* LISTED ENTRIES *
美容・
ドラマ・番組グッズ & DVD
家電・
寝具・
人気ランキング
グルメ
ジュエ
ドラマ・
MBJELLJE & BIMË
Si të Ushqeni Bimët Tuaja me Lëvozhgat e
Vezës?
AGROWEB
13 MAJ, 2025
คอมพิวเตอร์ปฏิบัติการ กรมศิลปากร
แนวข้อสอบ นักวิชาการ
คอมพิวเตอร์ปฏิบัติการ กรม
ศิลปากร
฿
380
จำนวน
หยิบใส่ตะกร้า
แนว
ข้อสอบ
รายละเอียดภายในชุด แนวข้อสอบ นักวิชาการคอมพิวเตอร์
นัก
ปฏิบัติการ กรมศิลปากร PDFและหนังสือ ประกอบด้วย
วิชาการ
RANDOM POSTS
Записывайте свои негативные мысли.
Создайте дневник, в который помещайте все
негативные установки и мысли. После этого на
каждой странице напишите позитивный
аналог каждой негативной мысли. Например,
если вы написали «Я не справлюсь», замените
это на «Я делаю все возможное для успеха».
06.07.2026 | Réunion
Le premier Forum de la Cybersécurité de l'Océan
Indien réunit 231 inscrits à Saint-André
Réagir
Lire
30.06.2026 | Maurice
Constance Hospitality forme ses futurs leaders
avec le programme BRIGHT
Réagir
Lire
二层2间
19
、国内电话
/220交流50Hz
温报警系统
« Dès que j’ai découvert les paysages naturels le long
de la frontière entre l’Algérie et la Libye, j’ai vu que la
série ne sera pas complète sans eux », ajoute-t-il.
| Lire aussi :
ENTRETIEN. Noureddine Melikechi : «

* TO-DO ITEM *
Reproduce every line of the entries above word for word, keeping the original order.

* SOLVED EXERCISE *
美容・
ドラマ・番組グッズ & DVD
家電・
寝具・
人気ランキング
グルメ
ジュエ
ドラマ・
MBJELLJE & BIMË
Si të Ushqeni Bimët Tuaja me Lëvozhgat e
Vezës?
AGROWEB
13 MAJ, 2025
คอมพิวเตอร์ปฏิบัติการ กรมศิลปากร
แนวข้อสอบ นักวิชาการ
คอมพิวเตอร์ปฏิบัติการ กรม
ศิลปากร
฿
380
จำนวน
หยิบใส่ตะกร้า
แนว
ข้อสอบ
รายละเอียดภายในชุด แนวข้อสอบ นักวิชาการคอมพิวเตอร์
นัก
ปฏิบัติการ กรมศิลปากร PDFและหนังสือ ประกอบด้วย
วิชาการ
RANDOM POSTS
Записывайте свои негативные мысли.
Создайте дневник, в который помещайте все
негативные установки и мысли. После этого на
каждой странице напишите позитивный
аналог каждой негативной мысли. Например,
если вы написали «Я не справлюсь», замените
это на «Я делаю все возможное для успеха».
06.07.2026 | Réunion
Le premier Forum de la Cybersécurité de l'Océan
Indien réunit 231 inscrits à Saint-André
Réagir
Lire
30.06.2026 | Maurice
Constance Hospitality forme ses futurs leaders
avec le programme BRIGHT
Réagir
Lire
二层2间
19
、国内电话
/220交流50Hz
温报警系统
« Dès que j’ai découvert les paysages naturels le long
de la frontière entre l’Algérie et la Libye, j’ai vu que la
série ne sera pas complète sans eux », ajoute-t-il.
| Lire aussi :
ENTRETIEN. Noureddine Melikechi : «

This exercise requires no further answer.